Greetings from South Dakota, where I’m vacationing with my mom, dad and daughter. Three generations– each with their own agenda and me as the “tweener” in the middle. Here’s how the trip has gone so far.
DAY ONE IN CASSVILLE, WIS.: My folks trace dad’s genealogy, I buy some cheese curds and my teen tunes out with her iPod. We all share a room with a really loud air conditioner and there’s a constant cue to the bathroom. Dusk comes and my folks go to bed and we are expected to follow. We toss and turn until midnight, then settle into a deep slumber that is shattered by the rustling of newspapers and a percolating pot of coffee. “Did I wake you?” asks mom in her most surprised voice.
The accommodations are better on days two, three and four. Our condo on the golf course in Galena, Ill. (home of Civil War hero and President Ulysses S. Grant) has two bedrooms and, more important, two baths. Harmony is running high until dinner, when my teen wants Italian and my folks are grossed out by the huge plates of pasta that are brought to the table.
“How can anyone eat all this?” my parents remark. “We’ve lost our appetites!” The enormous portions come up at least 10 more times in conversation before we get the bill. My dad complains of heartburn half the night and we all wake up in our crabby pants the next morning.
DAY FIVE: The dirty clothes are taking over the back seat of my father’s Buick like a growing living organism. It breathes and it’s threatening to consume everything in its path. My teen freaks out and spends the morning in the Laundromat. We arrive in Pierre, S.D., in time for a Buffalo dinner.
DAY SIX: I would kill for some fog. The Midwestern heat is addling my brain and my teenager swears she can’t go outside.
Mom says she’s chilly and adds another layer of clothing. At dinner, my folks ask us how we can eat such spicy food.
“Maybe it’s why you’re always hot,” they remark.
And so the trip goes, with conflict and compromise as we blend the generations. Club Med it’s not. But I wouldn’t trade the laughter and memories for any vacation on earth.
TAKING CHARGE: A few weeks ago, I mentioned a dangerous section of sidewalk in front of the Blockbuster in Montclair. At least two readers reported tripping on the walkway and wanted it fixed. Well, the wheels are in motion and Public Works is addressing the problem.
But there’s more to the story. There’s apparently a city-operated call center now where you can report stuff like this and have someone take action. It’s staffed by Sabrina Jones, who is described as a truly dedicated employee. The number is 510-615-5565. Give it a try and let me know what you think.

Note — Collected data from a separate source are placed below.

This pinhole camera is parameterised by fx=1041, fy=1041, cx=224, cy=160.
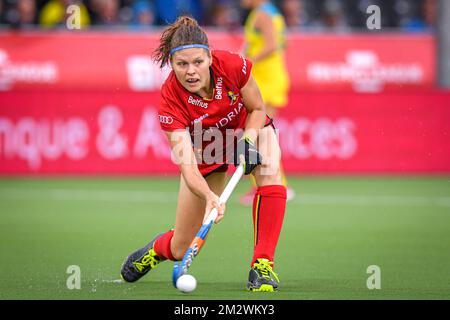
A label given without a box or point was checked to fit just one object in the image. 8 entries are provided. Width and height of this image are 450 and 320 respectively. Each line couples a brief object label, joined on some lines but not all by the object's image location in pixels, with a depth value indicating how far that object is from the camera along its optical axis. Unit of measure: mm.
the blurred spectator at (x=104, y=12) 15516
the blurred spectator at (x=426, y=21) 16766
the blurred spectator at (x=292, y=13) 15578
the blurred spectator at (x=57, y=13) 15508
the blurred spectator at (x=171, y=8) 16080
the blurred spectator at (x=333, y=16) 16500
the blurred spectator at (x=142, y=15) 15578
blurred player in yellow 11516
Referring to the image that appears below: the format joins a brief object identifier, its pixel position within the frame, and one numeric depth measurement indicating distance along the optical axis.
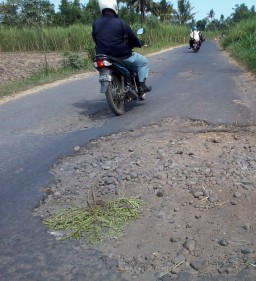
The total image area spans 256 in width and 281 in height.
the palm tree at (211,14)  87.62
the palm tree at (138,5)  46.09
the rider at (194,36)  23.10
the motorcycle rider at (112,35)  5.77
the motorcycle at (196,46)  22.65
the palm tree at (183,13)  64.12
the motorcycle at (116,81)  5.62
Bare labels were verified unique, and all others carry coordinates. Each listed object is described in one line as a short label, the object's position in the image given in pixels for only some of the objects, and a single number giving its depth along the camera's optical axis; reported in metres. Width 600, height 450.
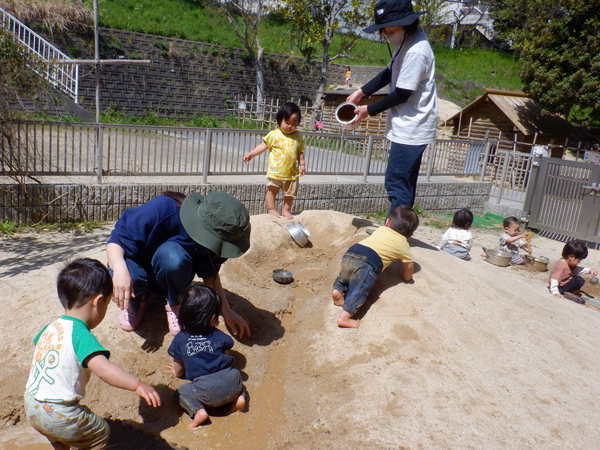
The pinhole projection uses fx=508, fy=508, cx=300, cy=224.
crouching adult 3.16
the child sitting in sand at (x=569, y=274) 6.48
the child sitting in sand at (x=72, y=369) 2.55
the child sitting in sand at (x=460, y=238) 7.07
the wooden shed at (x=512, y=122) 19.38
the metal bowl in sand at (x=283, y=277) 5.12
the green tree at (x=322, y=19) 24.11
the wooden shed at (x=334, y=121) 22.77
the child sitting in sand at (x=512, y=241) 7.90
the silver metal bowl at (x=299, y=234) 5.97
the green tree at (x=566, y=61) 17.97
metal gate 9.50
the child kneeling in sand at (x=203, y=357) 3.29
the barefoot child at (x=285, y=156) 6.62
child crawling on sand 4.08
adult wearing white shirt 4.52
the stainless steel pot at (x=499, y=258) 7.78
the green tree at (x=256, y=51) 23.44
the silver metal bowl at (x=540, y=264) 7.84
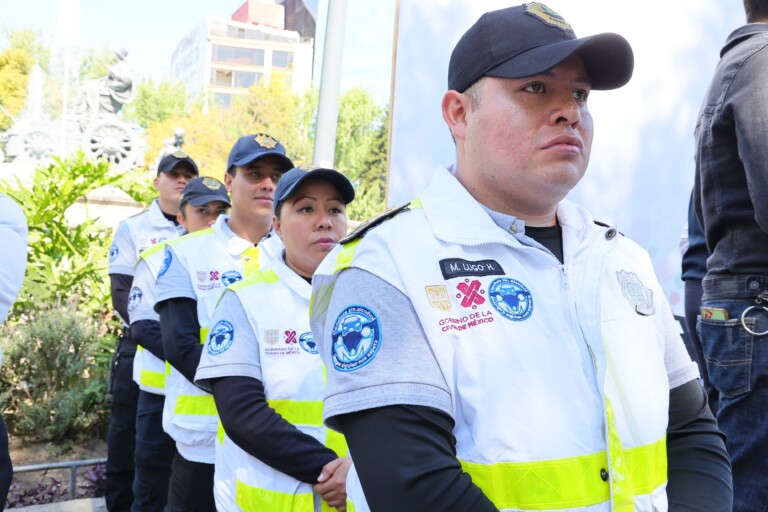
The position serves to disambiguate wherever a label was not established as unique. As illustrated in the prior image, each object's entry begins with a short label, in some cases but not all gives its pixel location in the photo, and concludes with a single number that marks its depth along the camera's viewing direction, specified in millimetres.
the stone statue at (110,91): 30594
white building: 101938
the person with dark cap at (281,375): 2438
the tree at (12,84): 50781
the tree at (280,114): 53281
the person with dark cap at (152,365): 4434
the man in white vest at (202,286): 3422
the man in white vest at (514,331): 1406
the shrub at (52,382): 6547
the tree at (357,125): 47062
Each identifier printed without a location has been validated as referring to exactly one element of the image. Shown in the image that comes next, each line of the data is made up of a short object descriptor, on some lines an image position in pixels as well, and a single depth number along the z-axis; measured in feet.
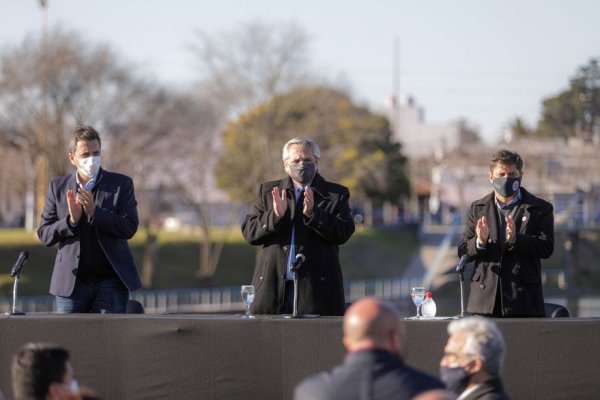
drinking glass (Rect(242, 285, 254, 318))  48.04
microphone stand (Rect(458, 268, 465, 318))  47.47
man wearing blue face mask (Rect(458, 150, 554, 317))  50.00
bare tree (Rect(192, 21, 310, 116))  297.98
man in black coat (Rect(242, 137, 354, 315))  50.48
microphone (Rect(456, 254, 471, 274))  47.03
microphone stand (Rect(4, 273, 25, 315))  47.29
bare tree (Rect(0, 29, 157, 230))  261.36
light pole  259.46
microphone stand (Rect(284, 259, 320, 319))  48.21
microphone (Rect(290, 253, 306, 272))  48.30
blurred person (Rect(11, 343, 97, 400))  31.12
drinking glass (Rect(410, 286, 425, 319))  48.73
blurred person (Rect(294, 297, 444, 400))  29.12
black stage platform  47.16
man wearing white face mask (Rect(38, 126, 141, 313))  51.09
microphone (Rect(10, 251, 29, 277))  47.34
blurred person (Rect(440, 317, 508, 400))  33.69
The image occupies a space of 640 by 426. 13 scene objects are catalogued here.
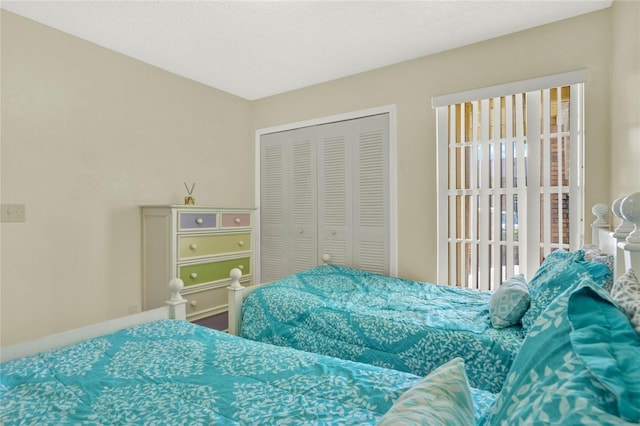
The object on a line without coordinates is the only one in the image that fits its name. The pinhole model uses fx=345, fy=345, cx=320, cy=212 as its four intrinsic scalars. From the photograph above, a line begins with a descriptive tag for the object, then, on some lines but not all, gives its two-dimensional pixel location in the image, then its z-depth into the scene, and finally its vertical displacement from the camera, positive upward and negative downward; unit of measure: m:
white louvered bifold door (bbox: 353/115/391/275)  3.13 +0.15
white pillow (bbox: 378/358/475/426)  0.58 -0.35
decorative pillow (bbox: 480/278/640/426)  0.44 -0.24
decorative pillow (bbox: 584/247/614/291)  1.26 -0.21
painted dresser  2.76 -0.37
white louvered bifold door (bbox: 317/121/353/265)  3.33 +0.20
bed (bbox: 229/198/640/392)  1.51 -0.59
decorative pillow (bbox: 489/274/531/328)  1.63 -0.46
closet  3.17 +0.14
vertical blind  2.38 +0.24
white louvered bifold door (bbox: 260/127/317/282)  3.57 +0.09
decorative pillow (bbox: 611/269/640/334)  0.59 -0.17
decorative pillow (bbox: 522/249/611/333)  1.29 -0.28
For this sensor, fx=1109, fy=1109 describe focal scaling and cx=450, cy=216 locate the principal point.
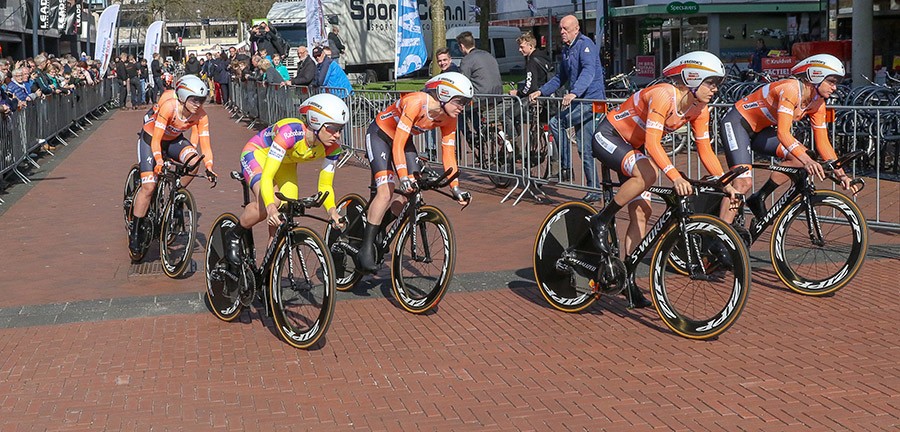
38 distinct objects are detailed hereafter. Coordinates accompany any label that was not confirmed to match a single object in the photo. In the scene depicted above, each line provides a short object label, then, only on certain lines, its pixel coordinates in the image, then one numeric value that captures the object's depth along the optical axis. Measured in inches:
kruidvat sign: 1005.8
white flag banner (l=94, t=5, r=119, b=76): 1546.5
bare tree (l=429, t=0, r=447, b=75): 1125.7
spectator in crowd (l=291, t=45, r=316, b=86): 823.7
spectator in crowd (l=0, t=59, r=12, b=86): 772.6
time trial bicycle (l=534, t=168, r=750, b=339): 252.5
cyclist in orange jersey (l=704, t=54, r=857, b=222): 308.0
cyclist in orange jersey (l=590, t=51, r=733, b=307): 268.8
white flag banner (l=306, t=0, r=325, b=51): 952.2
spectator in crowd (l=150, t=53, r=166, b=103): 1560.0
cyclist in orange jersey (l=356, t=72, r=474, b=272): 291.4
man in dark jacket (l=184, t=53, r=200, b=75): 1537.0
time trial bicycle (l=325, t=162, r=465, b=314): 287.3
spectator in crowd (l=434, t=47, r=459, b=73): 553.8
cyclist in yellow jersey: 267.4
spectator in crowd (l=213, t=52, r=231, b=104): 1509.6
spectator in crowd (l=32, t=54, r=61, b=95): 885.2
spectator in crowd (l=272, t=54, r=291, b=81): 1059.5
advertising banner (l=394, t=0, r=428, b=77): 842.2
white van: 1941.4
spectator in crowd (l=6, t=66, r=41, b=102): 727.1
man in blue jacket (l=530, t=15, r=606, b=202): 469.7
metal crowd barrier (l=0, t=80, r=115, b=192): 620.1
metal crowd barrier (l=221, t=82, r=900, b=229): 470.6
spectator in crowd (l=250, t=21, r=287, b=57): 1168.2
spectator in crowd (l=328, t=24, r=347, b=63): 924.6
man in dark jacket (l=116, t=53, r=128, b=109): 1615.4
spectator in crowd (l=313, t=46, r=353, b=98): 707.4
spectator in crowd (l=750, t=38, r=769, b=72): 1235.9
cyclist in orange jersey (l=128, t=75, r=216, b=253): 361.1
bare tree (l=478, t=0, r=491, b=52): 1417.0
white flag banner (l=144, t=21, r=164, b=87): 1662.5
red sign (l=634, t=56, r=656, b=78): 1771.5
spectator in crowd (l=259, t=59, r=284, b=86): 1000.5
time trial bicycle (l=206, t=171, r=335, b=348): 254.1
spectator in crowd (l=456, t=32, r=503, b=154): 545.3
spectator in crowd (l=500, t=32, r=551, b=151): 543.2
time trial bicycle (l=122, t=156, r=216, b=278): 354.0
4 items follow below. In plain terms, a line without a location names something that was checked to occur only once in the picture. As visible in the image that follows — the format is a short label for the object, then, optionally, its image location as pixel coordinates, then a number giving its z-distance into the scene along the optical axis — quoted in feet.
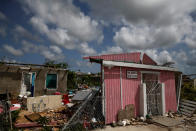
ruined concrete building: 29.89
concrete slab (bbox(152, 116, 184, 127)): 19.61
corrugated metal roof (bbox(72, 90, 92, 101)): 25.01
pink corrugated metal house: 19.67
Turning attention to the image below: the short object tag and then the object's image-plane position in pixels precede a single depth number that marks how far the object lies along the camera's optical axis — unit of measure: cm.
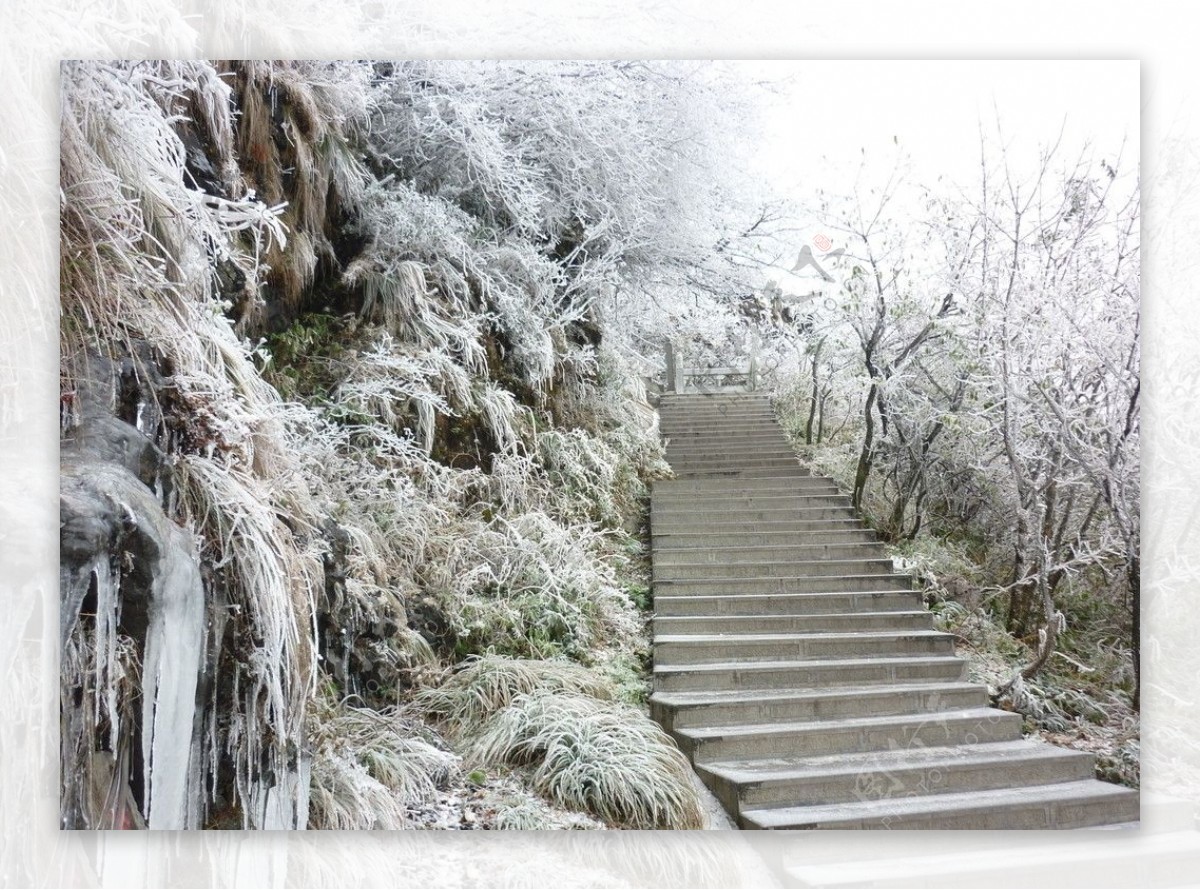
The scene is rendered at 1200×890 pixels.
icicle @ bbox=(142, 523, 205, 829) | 231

“CADDYSHACK”: It’s a blast from the past at Oakland’s Claremont Country Club. Reader Timmy Fanning says he’s earning money for college this summer as a caddy at the venerable Broadway Terrace golf course.
“I carry two bags and make $90 for four hours of exercise,” he said, adding that you don’t even have to be a golfer yourself — you just need a strong back and legs. And it doesn’t hurt to look good in one of those white caddy jumpsuits they wear, either.
HELPING HAND: From Oakland to Africa — A timely gift is on its way to some of the world’s poorest people.
Local author Susan Urquhart-Brown says she’s sending copies of her book “The Accidental Entrepreneur” to fledgling businesswomen in Tanzania, Uganda and Kenya. Susan has seen for herself how hard women are working there to overcome poverty. After her last visit, she said: “I was inspired by the women’s enthusiasm, work ethic, generosity and gratitude and their ability to do so much with so little.”
Susan wrote the book after launching her own business in 1995.
E-MAIL BAG: Reader Chuck Harrison (who was instrumental in getting the drop-off mail boxes at Mountain and Colton) is on another crusade. He wants a crosswalk in front of the Montclair Library.
“Young children are especially vulnerable,” he writes, adding that speeding cars have been an issue on this section of Mountain Boulevard. Then there’s the problem of parking. “While it’s possible to slip into parking behind what I still call The Montclair Women’s Club building at Thornhill, it is far safer to go where there is off-street library parking at the Dimond branch (on Fruitvale Avenue) and at the Rockridge branch (on College Avenue).” Anybody for valet parking?
And speaking of the Oakland libraries, the waiting list to check out the newest Harry Potter book is around 400 people. J.K. Rowling could probably write another book in the time it takes to reach the top of the list. But then again, saving $25 might be worth the wait.